Tension remained high for the better part of Friday in northern Kenyan town of Mandera, after two people were killed on Friday by militia, according to local authorities in Rhamu.

The residents said the deceased from one of the warring clans were ambushed at dawn by a militia group said to be from one of the rival clans residing in the area, killing them on the spot in Rhamu town.

Mandera County Commissioner Michael Ole-Tailal confirmed the ambush, and put the number of those who died to two.

"I can confirm to you that two people were on Friday morning killed by a group of militia.

"They struck the town and proceeded to open fire at the villagers indiscriminately, we understand the attack is politically motivated," said Tailal told Xinhua by telephone.

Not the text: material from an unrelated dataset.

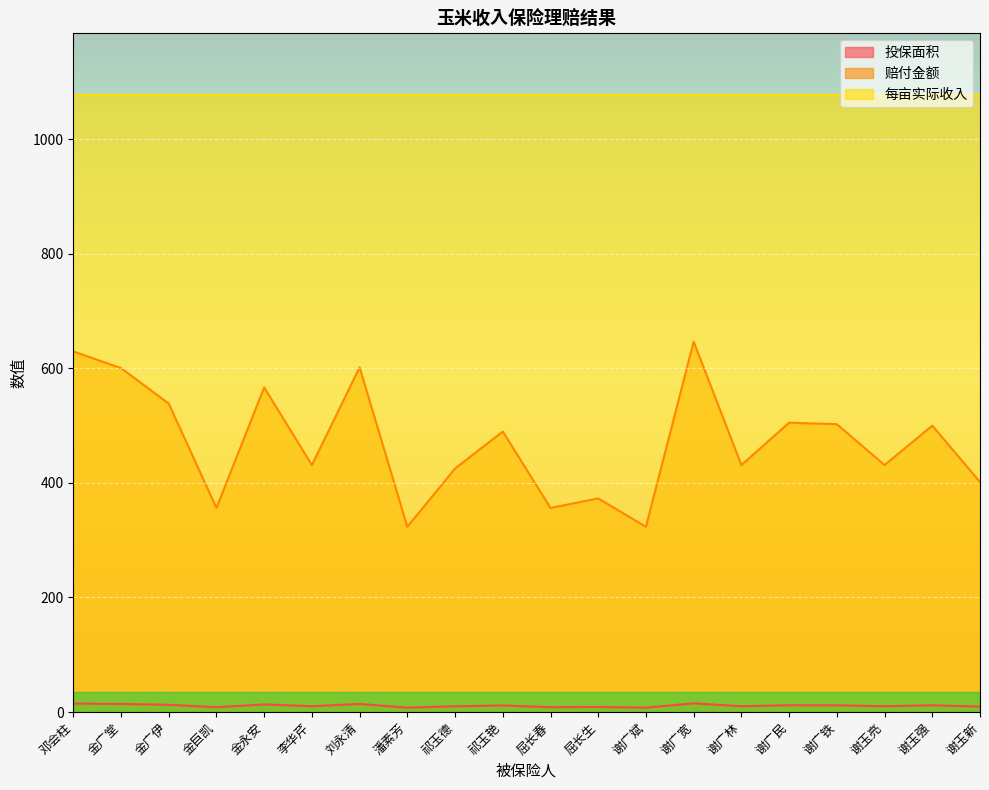

Rank the series at 祁玉艳 from lowest to highest value.

投保面积, 赔付金额, 每亩实际收入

However according to a resident from Rhamu who spoke to Xinhua on phone those killed were seven.

"I am right at the mortuary and I have counted seven bodies lying there.

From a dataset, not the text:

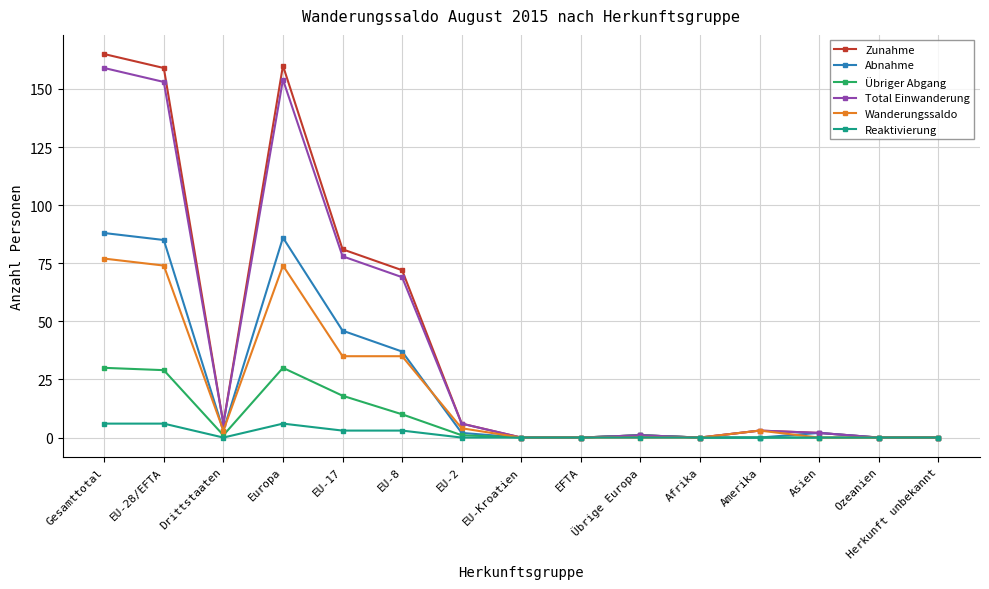

What is the label of the 4th point from the left?

Europa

"I still don’t know which clan the seven are from, they are all men and all have gun wounds," said a witness.

The County Commissioner said a contingent of police officers had been deployed in the area in a bid to restore order.

"We have managed to stop more bloodsheds and are trying to pursue the militias who fled after the attack, we are sure we will catch up with them," said Tailal.

Garre and Degodia clans, who have co-existed in Mandera and Wajir counties for years harmoniously, have turned bitter foes after 2007 general election, after the former clan lost its traditional Mandera central constituency to the later.

Garre, who are majority in the constituency, lost the seat to Abdikhadir Mohamed, a Degodia after Garre votes were divided among over four candidates contesting. Mohamed has since announced that he would not contest election in March 4 elections.

The two warring clans of Degodia and Garre that reside in the county have hard endless wrangles with each clan trying to outdo the other.

The wrangles have led to scores being killed.

Early this year with a few weeks left to election, more than 20 people were killed from both sides.

The killings were linked to political supremacy.

Hundreds of families from the warring clans has fled from far- flung areas dominated by their rival clan for fear of been caught in the recurring reprisal attacks pitting the paternalists Somali sub-clans of Garre and Degodia.

Livestock herding is the main livelihood and source of income in northern and some parts of eastern Kenya, and the hike in cattle thefts threatens to ignite cross-community reprisals and raids that could trigger ethnic fighting in the region.

Clashes between the rival cattle herding pastoralists in the region are common, with herders often carrying guns to protect their animals, but the recent fighting has been unusually heavy.